By 2012, Mangushev's connections with militant patriotic groups in Russia had strengthened, and he founded and took the helm of E.N.O.T. (Енот), which was founded to coordinate Russia's nascent militarised patriotic movement.

According to documents leaked by Anonymous, Mangushev had become an employee of the Internet Research Agency by 2013. Kommersant reported in 2015 that Mangushev had written strategic analyses for various Russian government agencies prior to the 2014 onset of the Russo-Ukrainian War. He publicly spoke about his work as an internet troll, stating that he had written messages online both in favour and in opposition to 2013 Alexei Navalny mayoral campaign as a part of his work.

==Military career==
Mangushev worked as captain in the Luhansk People's Republic People's Militia, and as a mercenary. Through E.N.O.T. Corp., he deployed as a fighter in the Russo-Ukrainian War beginning in 2014, though E.N.O.T. had claimed at the time that it was simply providing humanitarian assistance to individuals living in Donbas. Mangushev was an active proponent of the formation and use of private military companies in the war, seeing them as a way to unify the citizens' militias with a more structured organisation that could provide documentation of the militia's military activities.

In 2015, Mangushev continued to fight in Russian-occupied Luhansk and in December 2018 he was part of a three-person Russian contingent that was delegated to Central African Republic's capital city Bangui to take part in the Central African Republic Civil War. Mangushev provided support to the Russian state media funded Radio Lengo Songo. Mangushev also worked as a political strategist for Yevgeny Prigozhin, the Russian oligarch, and then-controller of Wagner Group. The strategy work included disinformation efforts, and the organisation of agent provocateurs to work against opposition politician Lyubov Sobol during the 2019 Moscow City Duma election.

(How to complete this task) Summarize the text about Mangushev in two sentences.

(Available data)

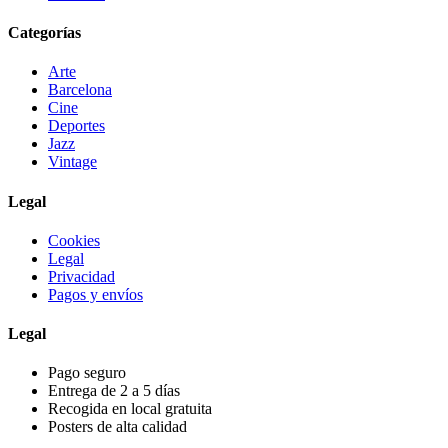
Categorías
Arte
Barcelona
Cine
Deportes
Jazz
Vintage
Legal
Cookies
Legal
Privacidad
Pagos y envíos
Legal
Pago seguro
Entrega de 2 a 5 días
Recogida en local gratuita
Posters de alta calidad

(Response) By 2012 Mangushev had founded and led E.N.O.T., which was set up to coordinate Russia's nascent militarised patriotic movement, and according to leaked documents he was employed by the Internet Research Agency by 2013. He fought in the Russo-Ukrainian War from 2014, was sent to Bangui in December 2018 to take part in the Central African Republic Civil War, and worked as a political strategist for Yevgeny Prigozhin.